While her team trusts her and her judgement and also appreciate Lehnsherr’s assistance, they still enter into their new partnership with due diligence. Their relative mistrust is well-earned, of course, as Magneto may be hiding a troubling agenda.
Magneto’s Hidden Agenda?
Admittedly, the classic X-Men refuse to be left in the lurch if Magneto betrays them. With the aid of Henry McCoy (Beast), they lock out their danger room session, allowing the squad to covertly train against their new ally. When they’re called away to Spain to contend with a Sentinel attack, they debate the merits of their new ally, as well as the possibility of a worst-case scenario playing out. Even if he isn’t secretly working against them, what’s Erik’s angle?
Unsurprisingly, Magneto hasn’t been entirely honest. The final moments of the issue reveal his trip, along with the X-Men’s robotic butler Ferris, into the lower levels of the complex, where a large technological construct awaits. Apparently, their he’s been constructing a transportation device for the expressed purpose of sending the original five X-Men back to their proper timeline, as revealed during the “Battle of the Atom” crossover.
In the event book, Beast recruited the original lineup of the X-Men from an alternative timeline, in order to remind a borderline-psychotic Cyclops of his noble origins. Unfortunately, the classic squad was trapped out of time, and despite numerous attempts to return to their original reality, remain trapped in the present day, at least until recently. Younger Beast zapped them back in time, thanks to his burgeoning wizardry, but they quickly realized that, somehow, their timeline had continued on with another version of themselves.

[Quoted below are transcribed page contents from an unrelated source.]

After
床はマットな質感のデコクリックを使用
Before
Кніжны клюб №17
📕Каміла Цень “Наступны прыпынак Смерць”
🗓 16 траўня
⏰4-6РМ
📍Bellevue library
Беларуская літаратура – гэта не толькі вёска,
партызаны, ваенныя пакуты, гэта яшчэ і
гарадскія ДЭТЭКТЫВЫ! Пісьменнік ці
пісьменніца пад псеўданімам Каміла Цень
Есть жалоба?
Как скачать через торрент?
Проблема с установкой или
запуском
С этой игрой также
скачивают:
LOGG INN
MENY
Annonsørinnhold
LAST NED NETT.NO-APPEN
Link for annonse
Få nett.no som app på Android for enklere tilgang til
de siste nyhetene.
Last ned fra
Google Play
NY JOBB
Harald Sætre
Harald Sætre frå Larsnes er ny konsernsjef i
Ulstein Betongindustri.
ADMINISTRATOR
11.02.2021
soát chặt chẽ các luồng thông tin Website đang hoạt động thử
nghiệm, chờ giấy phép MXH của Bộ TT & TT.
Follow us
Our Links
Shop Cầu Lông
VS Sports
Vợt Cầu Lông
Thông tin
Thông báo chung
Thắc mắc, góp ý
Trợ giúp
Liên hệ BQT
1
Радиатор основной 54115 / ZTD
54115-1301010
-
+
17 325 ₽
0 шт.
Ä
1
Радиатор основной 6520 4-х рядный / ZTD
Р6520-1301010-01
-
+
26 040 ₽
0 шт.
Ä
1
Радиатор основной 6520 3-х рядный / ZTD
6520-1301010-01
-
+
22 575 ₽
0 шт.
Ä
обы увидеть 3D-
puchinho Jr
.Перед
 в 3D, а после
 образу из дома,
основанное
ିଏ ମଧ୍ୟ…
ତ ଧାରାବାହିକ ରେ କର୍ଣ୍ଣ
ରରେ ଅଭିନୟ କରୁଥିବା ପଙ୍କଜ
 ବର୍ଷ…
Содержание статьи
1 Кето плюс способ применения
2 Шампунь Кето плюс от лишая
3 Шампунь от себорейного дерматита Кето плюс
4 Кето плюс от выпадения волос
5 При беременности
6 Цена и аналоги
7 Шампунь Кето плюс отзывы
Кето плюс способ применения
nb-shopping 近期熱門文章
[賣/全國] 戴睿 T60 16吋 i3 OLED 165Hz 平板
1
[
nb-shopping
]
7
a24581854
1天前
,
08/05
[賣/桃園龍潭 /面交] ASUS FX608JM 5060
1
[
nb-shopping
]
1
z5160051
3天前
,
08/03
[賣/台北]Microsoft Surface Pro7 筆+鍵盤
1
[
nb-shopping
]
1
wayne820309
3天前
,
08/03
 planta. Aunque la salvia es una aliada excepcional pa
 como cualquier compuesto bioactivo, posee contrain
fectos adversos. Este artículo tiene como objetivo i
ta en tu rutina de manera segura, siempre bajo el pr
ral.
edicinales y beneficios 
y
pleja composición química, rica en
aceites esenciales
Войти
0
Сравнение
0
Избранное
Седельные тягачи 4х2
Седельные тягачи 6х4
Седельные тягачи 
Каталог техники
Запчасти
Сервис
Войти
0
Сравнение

Is Magneto aware of their time-displacement conundrum? And if so, what exactly is the longtime X-adversary after by returning them to a time they no longer belong? If he’s not aware of the situation, then why does he want his new “team” to return to the past so badly?
Only two issues in, it’s a bit too soon to determine Magneto’s true purpose. Our natural instinct, especially coming from the shifty electromagnetic mutant, is that he’s simply trying to use the X-Men to take out his former allies – while perhaps healing his public image – before dispatching them to their original realm. Another consideration, once again on the dark side, is that Erik is actually using them to gather the roughest mutants on the planet in one place, either to reassemble them as a Brotherhood of Evil Mutants or to destroy them.
Of course, the more intriguing answer is that, much like Doctor Doom, Magneto actually wants to help his fellow mutants return home. Knowing Marvel, the truth is likely somewhere in between. Eric could also possess some knowledge about the X-Men’s presence in their past or future that he’s not letting on. Perhaps their continued existence in modern times is upsetting overall continuity, or he’s trying to push them into the past to right a wrong they failed to correct after being displaced.
Hopefully, the next few issues will unravel the truth behind of Magneto’s plans. Discovering the true nature and depth, as well as corrupting influence, of Beast’s new magical skills should also prove fascinating. In addition, the upcoming chapter should address the reason this latest batch of Sentinels addressed the X-Men as “fellow mutants.” Most of all, we’re all excited for to the mutant band’s encounter with Wolverine’s son from the Ultimate Universe in upcoming issues of X-Men: Blue #5.
X-Men: Blue #2 is currently available.